What is exam question answering?
Most question answering tasks can be phrased as EQA, and as such most modeling improvements to QA systems are also applicable to EQA. It can even be seen as a particular instance of open-domain question answering. However, what sets EQA apart is the use of standard, human-curated exams and resources. Because these exams are also administered to humans, their use provides not only a point of comparison between other machine reading systems, but also a benchmark of machine reading vs. human intelligence.
This website serves as a community resource for researchers interested in machine intelligence, particularly in systems developed for, or evaluated in, an EQA setting. Here you will find a curated list of relevant papers, data sets, and comparative result tables. In addition, we provide tools for unifying data and evaluation across different QA models to aid researchers in this area.
Motivation
As artificial intelligence has matured as a field, researchers have long sought to define what it means for a machine to be intelligent, and in doing so devise a test with which to measure our progress towards creating intelligent machines. While the Turing test has emerged as the most notable and widely-cited of these measures, it is a poor fit for the research environment where a quick and objective measure of a machine's reading and reasoning capabilities is needed.
Simultaneously, after decades of steady progress, the performance of state-of-the-art systems on many traditional NLP tasks has leveled off. Together with the development of more powerful models, attention has also shifted away from "pre-processing" tasks which have little inherent value (part-of-speech tagging, parsing), and towards end tasks which more strongly correlate with a potential user's goals. What will be the defining NLP tasks of tomorrow? It is likely that question answering will be among them, but QA still requires more formalization — more consistent choices of data sets and evaluation measures — to ensure that QA research will be just as scientifically rigorous as the NLP tasks of the past.
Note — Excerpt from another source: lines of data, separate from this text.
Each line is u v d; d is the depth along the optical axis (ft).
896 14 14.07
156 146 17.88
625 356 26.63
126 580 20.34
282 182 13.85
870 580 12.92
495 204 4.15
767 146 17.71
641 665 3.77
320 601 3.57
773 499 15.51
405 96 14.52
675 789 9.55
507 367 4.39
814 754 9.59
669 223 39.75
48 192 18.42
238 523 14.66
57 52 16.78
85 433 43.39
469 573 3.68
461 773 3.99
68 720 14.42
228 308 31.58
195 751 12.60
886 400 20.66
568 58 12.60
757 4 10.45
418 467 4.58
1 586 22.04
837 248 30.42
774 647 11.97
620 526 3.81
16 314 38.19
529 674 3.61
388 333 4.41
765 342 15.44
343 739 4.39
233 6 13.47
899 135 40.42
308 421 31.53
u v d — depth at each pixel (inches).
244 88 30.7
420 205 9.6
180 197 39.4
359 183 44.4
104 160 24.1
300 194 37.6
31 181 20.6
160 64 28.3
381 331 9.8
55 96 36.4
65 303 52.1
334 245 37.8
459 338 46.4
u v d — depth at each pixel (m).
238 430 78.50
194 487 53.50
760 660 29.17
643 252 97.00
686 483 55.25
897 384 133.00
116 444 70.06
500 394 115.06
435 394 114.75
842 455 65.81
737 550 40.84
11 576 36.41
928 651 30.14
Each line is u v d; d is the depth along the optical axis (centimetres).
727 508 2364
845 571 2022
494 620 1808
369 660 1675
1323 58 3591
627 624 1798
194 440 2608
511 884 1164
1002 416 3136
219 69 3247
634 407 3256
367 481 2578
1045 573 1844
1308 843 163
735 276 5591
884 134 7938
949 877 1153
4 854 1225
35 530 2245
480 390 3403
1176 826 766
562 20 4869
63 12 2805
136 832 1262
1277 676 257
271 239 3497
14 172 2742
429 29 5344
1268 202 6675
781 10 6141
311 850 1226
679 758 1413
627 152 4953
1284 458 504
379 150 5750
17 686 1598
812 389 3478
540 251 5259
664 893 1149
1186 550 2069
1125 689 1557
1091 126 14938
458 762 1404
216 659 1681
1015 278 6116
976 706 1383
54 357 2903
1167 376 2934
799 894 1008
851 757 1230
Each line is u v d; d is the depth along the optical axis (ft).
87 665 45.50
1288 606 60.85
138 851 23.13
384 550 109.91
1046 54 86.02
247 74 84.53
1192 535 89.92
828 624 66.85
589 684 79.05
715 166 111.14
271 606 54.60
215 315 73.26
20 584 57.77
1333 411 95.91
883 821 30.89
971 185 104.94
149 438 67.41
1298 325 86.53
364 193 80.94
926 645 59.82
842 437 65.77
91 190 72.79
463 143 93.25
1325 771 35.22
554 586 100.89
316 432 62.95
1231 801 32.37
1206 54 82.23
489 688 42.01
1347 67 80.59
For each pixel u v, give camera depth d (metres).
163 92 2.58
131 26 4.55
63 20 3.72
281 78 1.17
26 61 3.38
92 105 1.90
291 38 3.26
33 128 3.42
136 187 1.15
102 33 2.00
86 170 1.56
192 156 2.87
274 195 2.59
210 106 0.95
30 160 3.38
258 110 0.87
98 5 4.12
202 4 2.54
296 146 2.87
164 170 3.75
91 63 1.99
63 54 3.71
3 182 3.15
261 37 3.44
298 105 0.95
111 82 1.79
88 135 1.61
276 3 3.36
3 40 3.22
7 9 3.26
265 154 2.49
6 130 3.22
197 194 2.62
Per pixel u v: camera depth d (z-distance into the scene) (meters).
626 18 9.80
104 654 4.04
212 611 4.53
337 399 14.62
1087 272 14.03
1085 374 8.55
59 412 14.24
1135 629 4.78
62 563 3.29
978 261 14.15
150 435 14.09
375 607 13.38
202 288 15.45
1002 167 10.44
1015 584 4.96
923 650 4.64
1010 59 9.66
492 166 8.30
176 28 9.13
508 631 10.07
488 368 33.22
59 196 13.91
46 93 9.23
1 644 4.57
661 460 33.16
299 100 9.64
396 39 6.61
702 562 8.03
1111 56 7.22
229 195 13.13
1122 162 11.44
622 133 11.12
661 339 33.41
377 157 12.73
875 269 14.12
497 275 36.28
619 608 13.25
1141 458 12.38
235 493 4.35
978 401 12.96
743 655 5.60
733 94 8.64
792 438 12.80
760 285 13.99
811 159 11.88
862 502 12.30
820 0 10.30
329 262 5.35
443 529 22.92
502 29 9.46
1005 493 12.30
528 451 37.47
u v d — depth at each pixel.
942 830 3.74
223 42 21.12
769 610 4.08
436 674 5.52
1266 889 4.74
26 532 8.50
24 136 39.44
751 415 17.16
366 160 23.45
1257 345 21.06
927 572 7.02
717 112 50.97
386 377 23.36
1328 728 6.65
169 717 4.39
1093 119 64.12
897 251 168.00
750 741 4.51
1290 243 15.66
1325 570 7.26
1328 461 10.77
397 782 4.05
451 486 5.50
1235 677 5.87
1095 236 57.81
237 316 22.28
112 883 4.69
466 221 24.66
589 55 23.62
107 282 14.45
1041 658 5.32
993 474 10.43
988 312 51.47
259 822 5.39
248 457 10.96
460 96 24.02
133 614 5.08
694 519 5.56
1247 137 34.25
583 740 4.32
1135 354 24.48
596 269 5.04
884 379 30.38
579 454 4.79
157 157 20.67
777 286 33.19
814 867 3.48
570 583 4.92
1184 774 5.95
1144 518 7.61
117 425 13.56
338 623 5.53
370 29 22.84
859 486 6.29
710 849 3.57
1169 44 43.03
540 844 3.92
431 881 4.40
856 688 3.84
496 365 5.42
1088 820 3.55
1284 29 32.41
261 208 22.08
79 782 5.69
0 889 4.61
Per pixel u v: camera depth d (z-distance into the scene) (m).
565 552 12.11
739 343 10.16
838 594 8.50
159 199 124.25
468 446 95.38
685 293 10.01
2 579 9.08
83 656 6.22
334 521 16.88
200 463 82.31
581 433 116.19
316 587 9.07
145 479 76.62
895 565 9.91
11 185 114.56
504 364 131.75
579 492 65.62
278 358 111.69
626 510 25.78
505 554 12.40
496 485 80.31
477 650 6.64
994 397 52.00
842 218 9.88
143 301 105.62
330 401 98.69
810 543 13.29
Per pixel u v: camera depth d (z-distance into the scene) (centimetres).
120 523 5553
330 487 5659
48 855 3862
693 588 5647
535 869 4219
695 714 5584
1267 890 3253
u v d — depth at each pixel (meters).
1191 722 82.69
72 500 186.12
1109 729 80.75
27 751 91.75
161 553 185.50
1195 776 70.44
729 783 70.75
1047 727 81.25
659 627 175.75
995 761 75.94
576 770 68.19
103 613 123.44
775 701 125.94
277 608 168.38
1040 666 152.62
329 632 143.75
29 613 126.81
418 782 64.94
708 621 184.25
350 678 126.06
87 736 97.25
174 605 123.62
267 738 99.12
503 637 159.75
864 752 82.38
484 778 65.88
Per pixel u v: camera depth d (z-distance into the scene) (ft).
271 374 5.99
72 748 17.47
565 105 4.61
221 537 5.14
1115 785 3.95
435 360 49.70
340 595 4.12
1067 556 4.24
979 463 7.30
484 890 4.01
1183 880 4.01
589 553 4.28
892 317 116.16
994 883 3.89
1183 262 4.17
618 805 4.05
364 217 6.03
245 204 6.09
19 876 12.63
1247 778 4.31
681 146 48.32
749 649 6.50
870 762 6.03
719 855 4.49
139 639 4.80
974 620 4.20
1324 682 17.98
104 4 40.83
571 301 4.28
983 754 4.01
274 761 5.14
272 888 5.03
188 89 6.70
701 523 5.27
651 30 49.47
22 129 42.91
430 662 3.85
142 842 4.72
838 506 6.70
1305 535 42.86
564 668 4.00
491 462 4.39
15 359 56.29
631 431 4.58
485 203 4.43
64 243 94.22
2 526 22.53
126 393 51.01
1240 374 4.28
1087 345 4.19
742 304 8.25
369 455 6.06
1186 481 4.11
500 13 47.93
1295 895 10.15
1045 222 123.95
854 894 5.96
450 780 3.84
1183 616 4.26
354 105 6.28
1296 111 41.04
In recent years some attention has been placed on the use of exams, quizzes, and word games as a measure of these skills. For the same reasons that we subject ourselves to standardized testing — to probe what knowledge we've memorized and what new facts we can infer — we feel that EQA is an excellent benchmark to assess machine intelligence in NLP. While simple tactics can produce high-scoring baselines [1], it stands to reason that matching expert human performance on exams will require machines to comprehend the same facts, and to make similar inferences.